C’est l’un des points que beaucoup de retraités sous-estiment. Une pension suffisante pour vivre au quotidien peut devenir trop juste si un problème médical important survient.
Face à la hausse des prix dans certaines destinations européennes, le Sri Lanka attire l’attention. Cette île de l’océan Indien est régulièrement citée parmi les pays où le coût de vie peut rester bas pour les expatriés.
Le logement, les repas locaux et certains services peuvent y coûter bien moins cher qu’en Europe. Pour des retraités disposant d’un budget limité, l’écart peut sembler très séduisant.
Mais vivre au Sri Lanka n’a rien à voir avec vivre au Portugal. La distance avec la France, les visas, la sécurité, la santé, la langue, les assurances et l’adaptation culturelle doivent être étudiés avec soin.
France Diplomatie conseille de consulter les informations officielles avant tout déplacement, notamment les alertes sanitaires, les conditions de sécurité et les formalités.
Le premier réflexe consiste à additionner toutes les dépenses : logement, charges, alimentation, santé, transport, assurance, impôts, frais bancaires et billets d’avion.
Un pays peut sembler très abordable sur le papier, mais devenir moins intéressant si l’on revient souvent en France ou si l’on garde un logement dans l’Hexagone.
Avant de vendre un bien ou de signer un bail long, mieux vaut vivre plusieurs semaines sur place. Cela permet de tester le climat, les soins, les transports, les commerces et la vie quotidienne.
C’est aussi le meilleur moyen de vérifier si le pays correspond vraiment à son rythme de vie, au-delà des classements et des témoignages séduisants.
La retraite à l’étranger ne se résume pas au soleil. Il faut savoir où l’on sera résident fiscal, comment la pension sera imposée, quel visa est nécessaire et quelle couverture santé sera valable.
Pour les retraités, ces trois points peuvent faire toute la différence entre un projet durable et une expatriation qui devient financièrement fragile.

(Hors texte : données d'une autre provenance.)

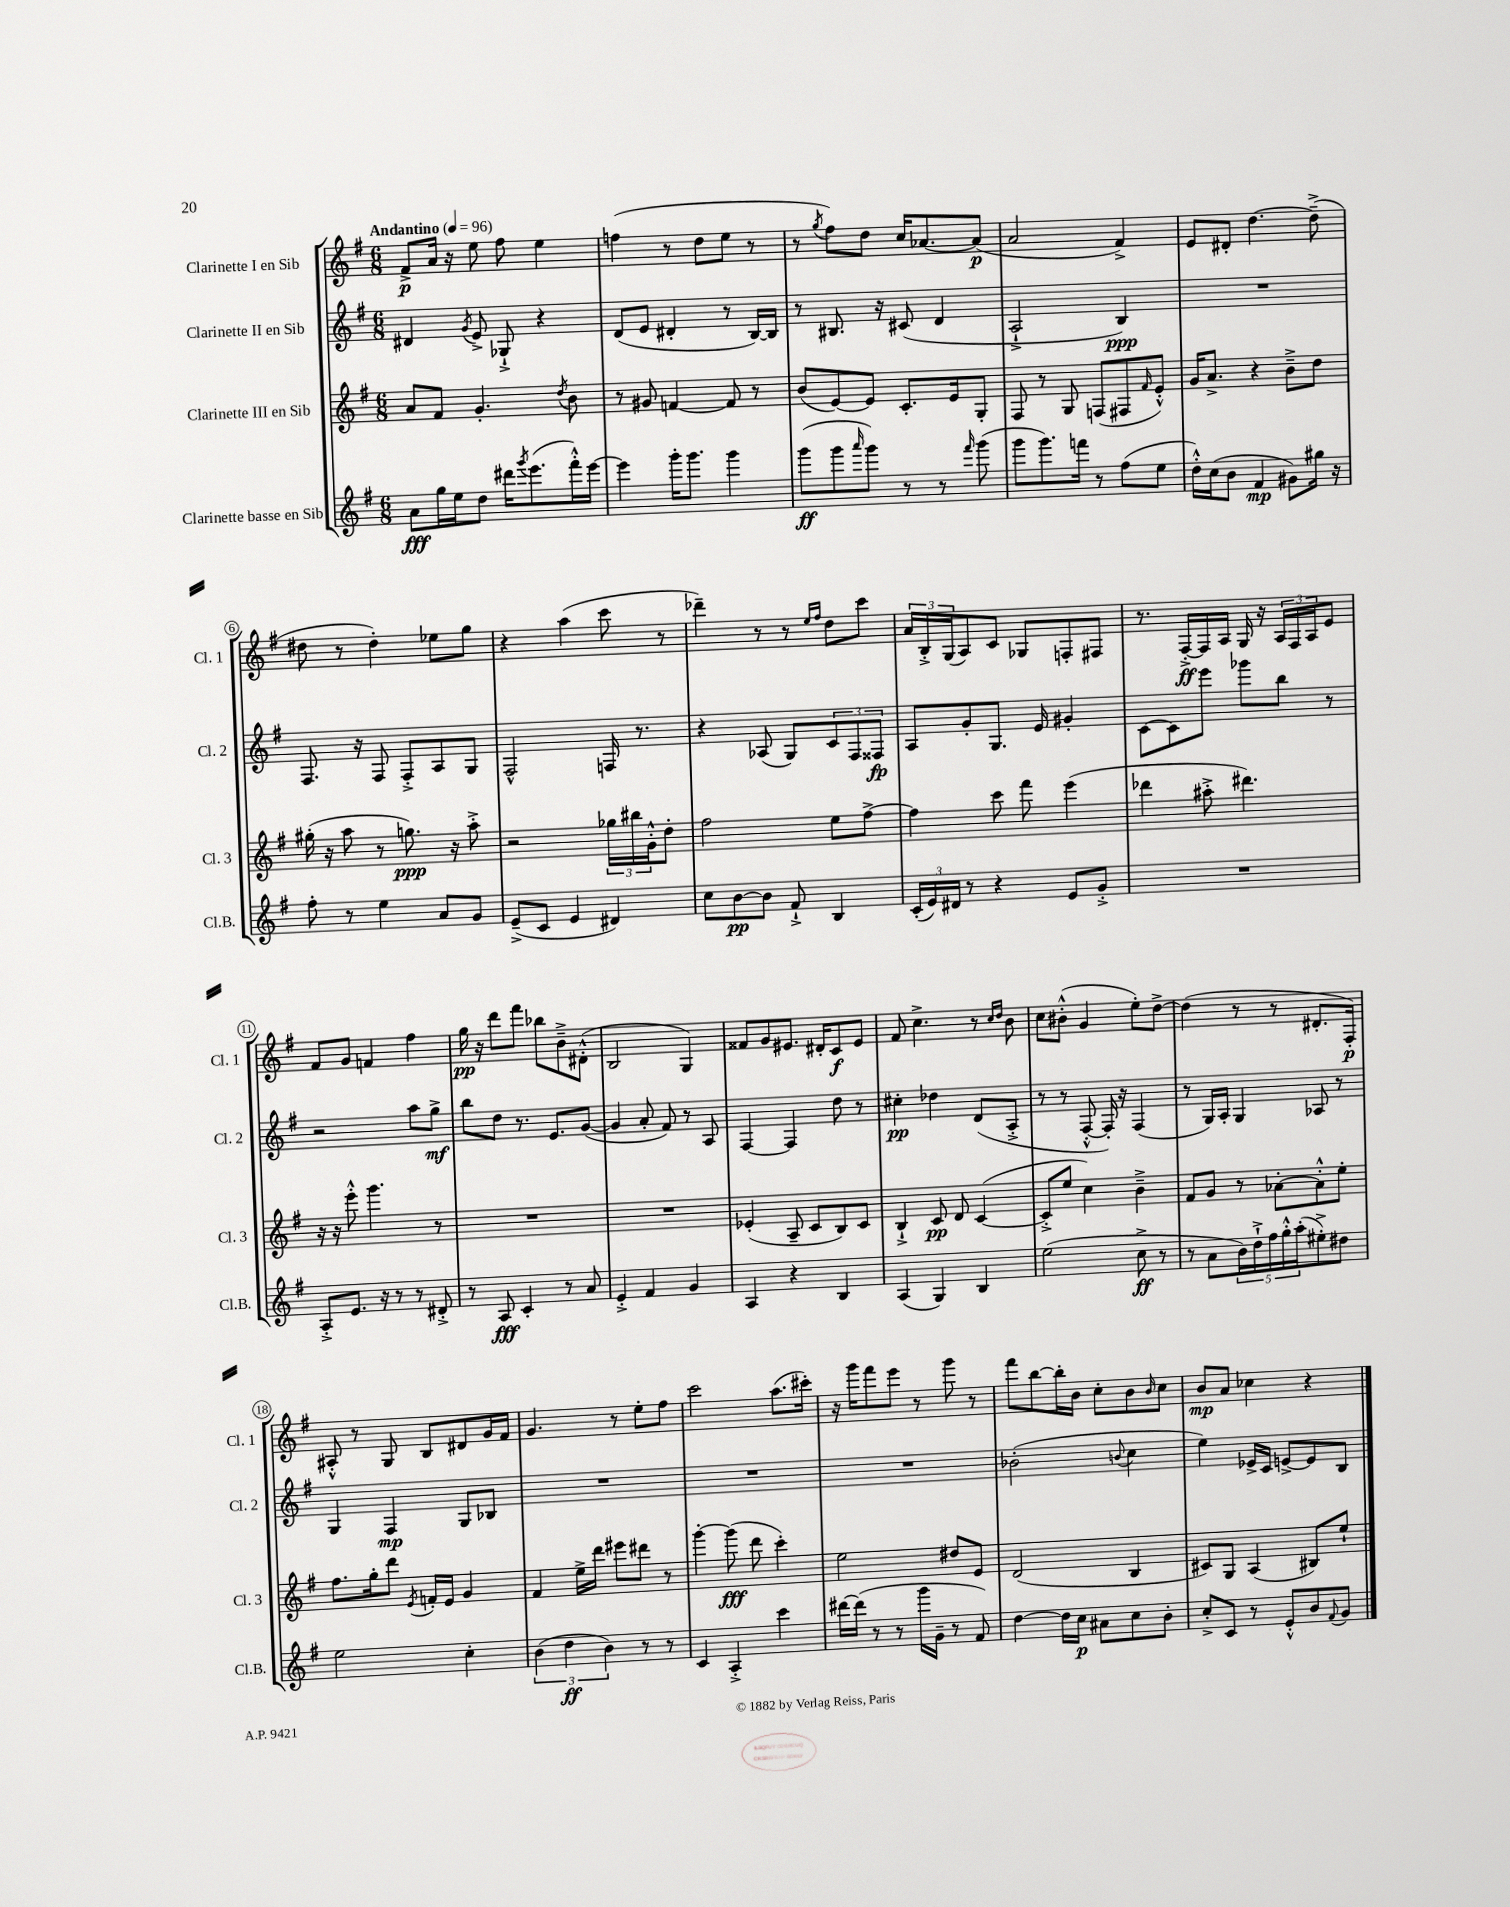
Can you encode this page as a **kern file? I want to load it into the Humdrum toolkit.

**kern	**kern	**kern	**kern
*staff4	*staff3	*staff2	*staff1
*clefG2	*clefG2	*clefG2	*clefG2
*k[f#]	*k[f#]	*k[f#]	*k[f#]
*M6/8	*M6/8	*M6/8	*M6/8
*MM96	*MM96	*MM96	*MM96
8a	8a	4d#	8f#^
16gg	8f#	.	16a
16ee	.	.	16r
.	.	8qg	.
8dd	4.g'	8e^	8ee
16ddd#	.	8G-`^	8ff#
8qggg	.	.	.
(8.eee	.	.	.
.	.	4r	4ee
.	8qdd	.	.
16fff#'^^)	8b	.	.
[16eee	.	.	.
=	=	=	=
4eee]	8r	(8d	(4ff
.	8g#	8e	.
16ggg'	[4f	4d#'	8r
8.ggg	.	.	.
.	.	.	8dd
4ggg	8f]	8r	8ee
.	8r	[16B)	8r
.	.	16B]	.
=	=	=	=
(8ggg	(8b	8r	8r
.	.	.	8qgg
8ggg	[8e)	8.B#	8ff#)
16qqaaa	.	.	.
8ggg)	8e]	.	8dd
.	.	16r	.
8r	8.c'	(8c#	16cc
.	.	.	[8.a-
8r	.	4d	.
.	16e	.	.
16qqfff#	.	.	.
(8ggg	8G'	.	(8a-]
=	=	=	=
8ggg	8F#	2A`^	2a
8.ggg)	8r	.	.
.	8G	.	.
16fff	.	.	.
8r	(8F	.	.
(8ff#	8F#	4B)	4f#^)
.	16qqf#	.	.
8ee	8e'^^)	.	.
=	=	=	=
16dd'^^)	16g	2.r	8e
(16cc	8.a^	.	.
8b	.	.	8d#'
4f#	4r	.	[4.dd
8g#)	8b~^	.	.
16gg#	8dd	.	(8dd~^]
16r	.	.	.
=	=	=	=
8ff#'	(16gg#'	8.F#	8dd#
.	16r	.	.
8r	8aa	.	8r
.	.	16r	.
4ee	8r	8F#	4dd#')
.	8.gg)	8F#'^	.
8a	.	8A	8ee-
.	16r	.	.
8g	8aa'^	8G	8gg
=	=	=	=
(8e~^	2r	2F#^^	4r
8c	.	.	.
4e	.	.	(4aa
4d#)	24gg-	16F	8ccc
.	24bb#	.	.
.	.	8.r	.
.	24g'^^	.	.
.	8dd'	.	8r
=	=	=	=
8cc	2ff#	4r	4ddd-~)
[8b	.	.	.
8b]	.	(8A-	8r
8f#`^	.	8G)	8r
.	.	.	16qqee
.	.	.	16qqff#
4B	8ee	12c	8dd
.	.	12F#	.
.	[8ff#^	.	8ccc
.	.	12F##	.
=	=	=	=
(24c'	4ff#]	8A	24a
24e)	.	.	24B'^
24d#	.	.	(24G
8r	.	8g'	8A)
4r	8ccc	8.G	8c
.	8fff#	.	8G-
.	.	16e	.
8e	(4eee	4g#'	8F'
8g'^	.	.	8F#
=	=	=	=
2.r	4ddd-	[8c	8.r
.	.	8c]	.
.	.	.	[16F#'^
.	8aa#'^	8eee	16F#]
.	.	.	16A
.	4.ddd#)	8ggg-	16G
.	.	.	16r
.	.	8bb	24A
.	.	.	24F#
.	.	.	24A
.	.	8r	8e
=	=	=	=
8A'^	16r	2r	8f#
.	16r	.	.
8.e	8eee'^^	.	8g
.	4.ggg	.	4f
16r	.	.	.
8r	.	.	.
8r	.	8aa	4ff#
8d#'^	8r	8gg^	.
=	=	=	=
8r	2.r	8bb	16gg
.	.	.	16r
8A	.	8dd	8ddd
4c'	.	8.r	8fff#
.	.	.	8bb-
.	.	8.e	.
8r	.	.	8b~^
8a	.	([8g	(8d#'^^
=	=	=	=
4e'^	2.r	4g]	2B
4f#	.	8a'	.
.	.	8f#)	.
4g	.	8r	4G)
.	.	8A	.
=	=	=	=
4A	(4e-'	[4F#	8f##
.	.	.	8g
4r	8A~	4F#]	8.e#
.	8c	.	.
.	.	.	16d#'
4B	8B)	8dd	8c
.	8c	8r	8e#
=	=	=	=
(4A	4B`^	4cc#'	8f#
.	.	.	4.cc^
4G)	8c	4dd-	.
.	8d	.	.
4B	([4c	(8d	8r
.	.	.	16qqcc
.	.	.	16qqdd
.	.	8A'^	8b
=	=	=	=
(2ee	8c'^]	8r	8cc
.	8ee	8r	(8b#'^^
.	4cc)	[8F#'^^	4g
.	.	16F#'])	.
.	.	16r	.
8cc^	4b~^	(4F#	8ee')
8r	.	.	[8dd^
=	=	=	=
8r	8f#	8r	(4dd]
8a	8g	16G)	.
.	.	16A'	.
20b)	8r	4G	8r
20dd`^	.	.	.
20ff#	.	.	.
.	[8a-'	.	8r
20gg'^^	.	.	.
(20aa'	.	.	.
8ee#'^)	8a-'^^]	8A-	8.d#'
8dd#	8ee'	8r	.
.	.	.	16F#')
=	=	=	=
2ee	8.ff#	4G	8A#'^^
.	.	.	8r
.	16gg'	.	.
.	8ddd	4F#	8G
.	8qe	.	.
.	16f'	.	8B
.	16e	.	.
4cc'	4g	8G	8d#
.	.	8B-	16g
.	.	.	16f#
=	=	=	=
(6b	4f#	2.r	4.g
6dd	.	.	.
.	16ee^	.	.
.	16ddd	.	.
6b)	.	.	.
.	8eee#	.	8r
8r	8ddd#	.	8ee'
8r	8r	.	8ff#
=	=	=	=
4c	[4ggg'	2.r	2ccc
4A'^	(8ggg]	.	.
.	8ddd	.	.
4ccc	4ccc')	.	(8.aa
.	.	.	16ccc#')
=	=	=	=
[16ddd#	2ee	2.r	16r
(16ddd#]	.	.	16ggg
8r	.	.	8fff#
8r	.	.	8eee
16ggg	.	.	8r
16g~	.	.	.
8r	8dd#	.	8ggg
8f#)	8e	.	8r
=	=	=	=
[4dd	(2d	(2b-'	8fff#
.	.	.	[8bb
16dd]	.	.	16bb']
16cc	.	.	16b
8a#	.	.	8cc'
.	.	8qqb	.
8cc	4B	4cc	8b
.	.	.	16qqb
8b'	.	.	8cc
=	=	=	=
8cc'^	8c#)	4ee)	8b
8c	8G	.	8a
8r	(4A	16e-^	4cc-
.	.	16c	.
8e'^^	.	[8e^	.
8b	8B#)	8e]	4r
8qqf#	.	.	.
8g	8ee`	8B	.
==	==	==	==
*-	*-	*-	*-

Le Portugal peut encore convenir à certains retraités, surtout avec un budget solide ou un logement déjà sécurisé. Mais il n’est plus forcément l’option la moins chère pour vivre au soleil.
Le Sri Lanka ou d’autres destinations plus lointaines peuvent offrir un coût de vie inférieur, mais elles exigent une préparation beaucoup plus rigoureuse.
Le vrai conseil est simple : avant de partir, il faut regarder au-delà du rêve. Une retraite réussie à l’étranger dépend moins du pays “idéal” que d’un budget réaliste, d’une bonne assurance santé, d’une fiscalité comprise et d’un logement maîtrisé.